Records excerpted from a collection:
•••
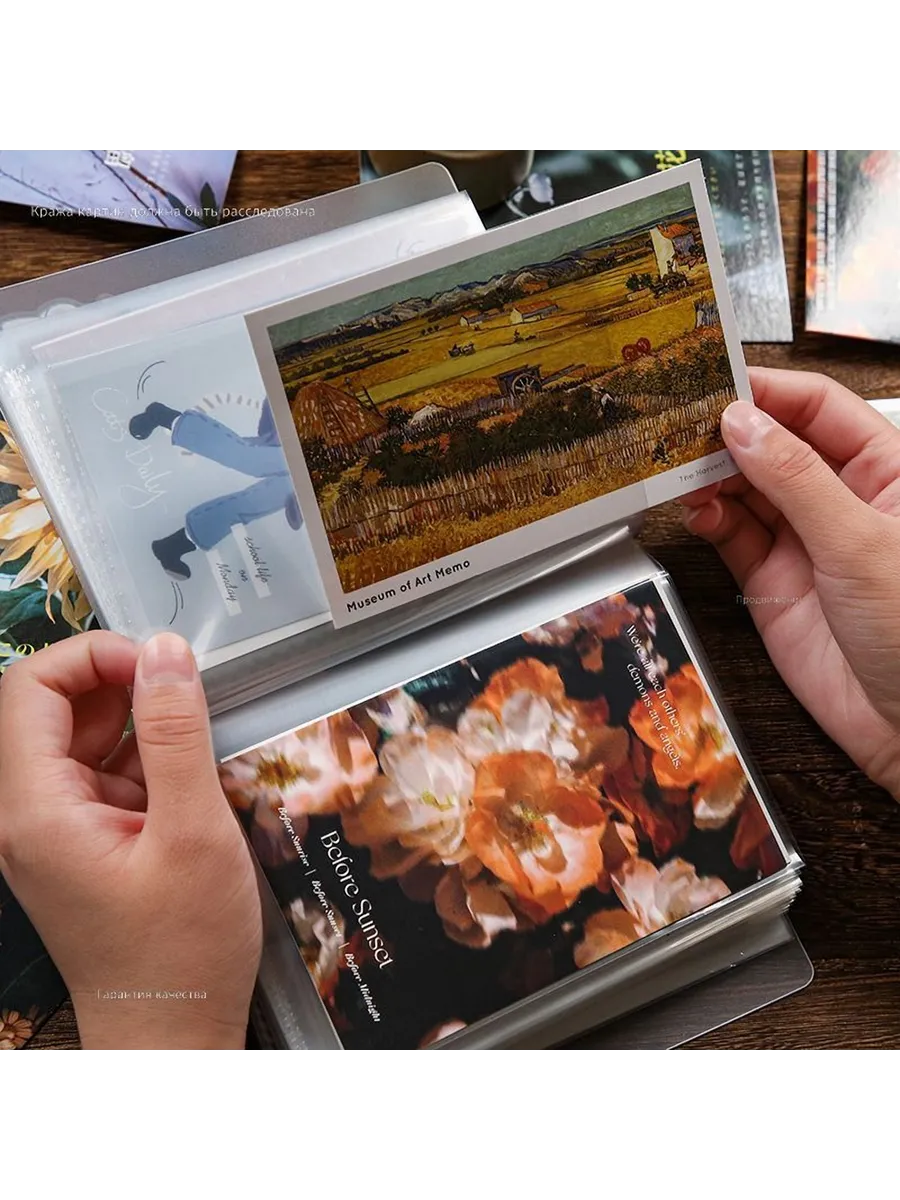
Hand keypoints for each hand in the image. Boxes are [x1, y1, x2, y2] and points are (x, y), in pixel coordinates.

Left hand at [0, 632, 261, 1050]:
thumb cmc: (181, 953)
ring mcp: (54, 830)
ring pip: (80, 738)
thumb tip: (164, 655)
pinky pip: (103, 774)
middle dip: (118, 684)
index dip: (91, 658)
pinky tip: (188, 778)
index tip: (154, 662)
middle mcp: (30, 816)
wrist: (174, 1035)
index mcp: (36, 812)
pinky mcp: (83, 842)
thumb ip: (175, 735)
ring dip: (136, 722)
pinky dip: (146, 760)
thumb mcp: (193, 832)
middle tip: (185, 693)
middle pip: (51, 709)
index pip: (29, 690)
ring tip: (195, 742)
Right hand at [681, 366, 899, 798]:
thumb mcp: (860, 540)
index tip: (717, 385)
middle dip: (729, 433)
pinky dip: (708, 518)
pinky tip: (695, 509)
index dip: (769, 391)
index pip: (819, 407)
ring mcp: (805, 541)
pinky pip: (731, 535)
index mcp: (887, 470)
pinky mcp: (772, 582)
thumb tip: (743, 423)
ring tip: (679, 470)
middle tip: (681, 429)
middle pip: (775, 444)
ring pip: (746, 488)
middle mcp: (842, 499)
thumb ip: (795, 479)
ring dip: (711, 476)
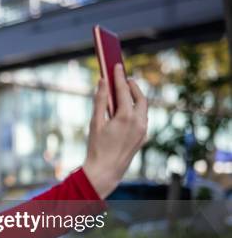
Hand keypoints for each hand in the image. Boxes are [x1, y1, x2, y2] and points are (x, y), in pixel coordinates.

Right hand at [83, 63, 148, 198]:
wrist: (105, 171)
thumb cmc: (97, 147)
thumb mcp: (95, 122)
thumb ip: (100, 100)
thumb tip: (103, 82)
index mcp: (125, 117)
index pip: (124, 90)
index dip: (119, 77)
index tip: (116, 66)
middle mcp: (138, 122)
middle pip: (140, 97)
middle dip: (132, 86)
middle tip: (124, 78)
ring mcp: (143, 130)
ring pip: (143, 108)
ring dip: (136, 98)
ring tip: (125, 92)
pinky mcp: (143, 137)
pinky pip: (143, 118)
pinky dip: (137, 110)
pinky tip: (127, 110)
•••
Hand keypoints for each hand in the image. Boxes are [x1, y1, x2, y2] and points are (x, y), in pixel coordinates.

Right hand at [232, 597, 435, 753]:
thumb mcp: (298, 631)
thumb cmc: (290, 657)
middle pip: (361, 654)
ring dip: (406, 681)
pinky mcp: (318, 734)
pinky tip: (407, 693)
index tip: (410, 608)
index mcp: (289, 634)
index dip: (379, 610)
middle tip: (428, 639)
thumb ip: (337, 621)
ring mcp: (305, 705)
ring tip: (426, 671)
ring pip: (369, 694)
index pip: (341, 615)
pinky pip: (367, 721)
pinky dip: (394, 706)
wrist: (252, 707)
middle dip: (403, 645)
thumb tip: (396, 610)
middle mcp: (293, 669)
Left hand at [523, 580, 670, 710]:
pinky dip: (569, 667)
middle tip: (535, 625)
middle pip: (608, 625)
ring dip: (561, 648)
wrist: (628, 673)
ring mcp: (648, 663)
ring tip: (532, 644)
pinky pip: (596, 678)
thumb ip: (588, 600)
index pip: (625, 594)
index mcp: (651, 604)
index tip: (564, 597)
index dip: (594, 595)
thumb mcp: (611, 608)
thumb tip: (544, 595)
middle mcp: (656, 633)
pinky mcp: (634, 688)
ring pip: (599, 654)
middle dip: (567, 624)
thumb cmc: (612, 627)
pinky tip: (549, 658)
•••
- **How to complete this task**
Reproduce exactly the entries above, limited to the lines from the one with "thumb mcp: (298, 631)" through the one with "pinky tip: (549, 658)", both included.

- **Result of the task**
thumb mcp: (298, 631)
thumb cmc: (290, 657)
middle pip: (361, 654)
ring dip: (406, 681)
pinky mcp: (318, 734)
pinky tip: (407, 693)
index tip: (410, 608)
index mcp: (289, 634)
index dip: (379, 610)
middle tip: (428, 639)
thumb ip: (337, 621)
ring mcp: (305, 705)
ring tip: (426, 671)
ring pip: (369, 694)
index pip: (341, 615)
pinky pip: (367, 721)
pinky dip: (394, 706)
wrist: (252, 707)
middle dip: (403, 645)
thumb tip: (396, 610)
middle mcp: (293, 669)
Left hand at [523, 580, 670, 710]:
pinky dip: (569, 667)
middle tip: (535, 625)
middle pip: (608, 625)
ring dip: (561, 648)
wrist: (628, 673)
ring mcp: (648, 663)
ring tip: (532, 644)
pinky pip: (596, 678)
thumb ip: (588, 600)
index pip: (625, 594)
index mcp: (651, 604)
index tip: (564, 597)
index dip: (594, 595)
thumb mcp: (611, 608)
thumb tip: (544, 595)
middle mcp: (656, 633)
pinky mcp: (634, 688)
ring pip: (599, 654)
middle dip: (567, 624)
thumb cmc: (612, 627)
pinky tip: (549, 658)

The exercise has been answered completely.